Work request 1: In the provided text on cleaning apartment listing data, how large an apartment is said to be possibly either a studio or a one-bedroom?

Provided text:
===

If the size of the data is a problem you can always batch it out by splitting 1000 rows into 5 groups of 200 for example, and doing them one at a time.

The hard part would be providing clean guidelines for which data entries are incorrect. Otherwise it is highly likely to make mistakes. And if it reaches a point where setting up a reliable automation system is time consuming it may be faster to do it manually.
 
It's kind of difficult for me to see how I can tell the difference between a scraped 1 bedroom or a misclassified studio, unless I can look at the images.

Of course I can make certain "approximate rules" for if it groups at top or bottom boundaries for size and price, but from what I see, often a 50 sqm apartment can be both a studio or a 1-bedroom, depending on if the owner decided to put up a dividing wall for example. For a user, you'd want to know that there is a separate bedroom, even if it is technically a project studio, right?

Of course I could use one of the image recognition AI apis to look at images and deduce bedrooms, but it also raises the amount of scraping to much higher levels. It's not so much the price of it, which is fairly cheap through say Scrapingbee, but the fact that it a kind of shitty thing to do from a different real estate website.

The plan was more to get some good initial data, get some traction, then get data directly from real estate agencies and tell them to clean up their data.

===

Records excerpted from a collection:
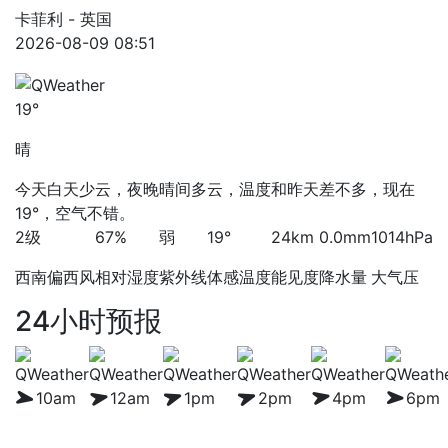
卡菲利 - 英国
2026-08-09 08:51
19°
晴
今天白天少云，夜晚晴间多云，温度和昨天差不多，现在
19°，空气不错。
2级
67%
弱
19°
24km
0.0mm
1014hPa
西南偏西风
相对湿度
紫外线
体感温度
能见度
降水量
大气压
24小时预报
10am
12am
1pm
2pm
4pm
6pm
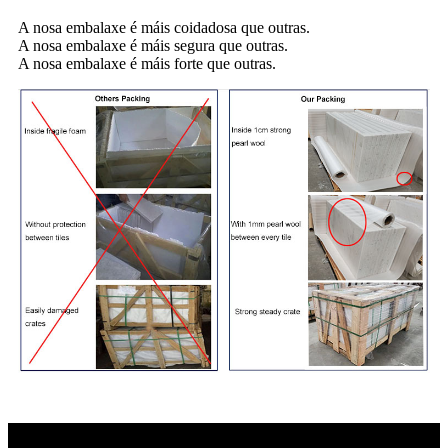
A nosa embalaxe é máis coidadosa que outras.
A nosa embalaxe é máis segura que outras.
A nosa embalaxe é máis forte que outras.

===

Work request 2: Output the lines of the entries from the line containing "A nosa embalaxe é máis coidadosa que outras." through the last line of the entries, inclusive, reproducing them verbatim.

Task response 1: A 50 sqm apartment.

Task response 2:
A nosa embalaxe é máis coidadosa que outras.
A nosa embalaxe é máis segura que outras.
A nosa embalaxe é máis forte que outras.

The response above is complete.